> Job
List each line of the data below that contains the word "Coffee".

(Source texts of formatted documents)
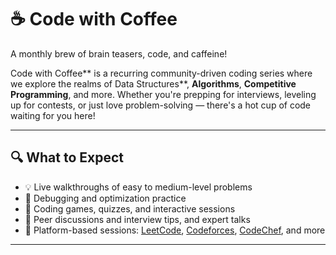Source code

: # ☕ Code with Coffee

A monthly brew of brain teasers, code, and caffeine!

Code with Coffee** is a recurring community-driven coding series where we explore the realms of Data Structures**, **Algorithms**, **Competitive Programming**, and more.
Whether you're prepping for interviews, leveling up for contests, or just love problem-solving — there's a hot cup of code waiting for you here!

---

## 🔍 What to Expect
- 💡 Live walkthroughs of easy to medium-level problems
- 🧪 Debugging and optimization practice
- 🎲 Coding games, quizzes, and interactive sessions
- 💬 Peer discussions and interview tips, and expert talks
- 🔁 Platform-based sessions: [LeetCode](https://leetcode.com/), [Codeforces](https://codeforces.com/), [CodeChef](https://www.codechef.com/), and more

---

> Output for this task
: # ☕ Code with Coffee
Code with Coffee** is a recurring community-driven coding series where we explore the realms of Data Structures**, **Algorithms**, **Competitive Programming**, and more.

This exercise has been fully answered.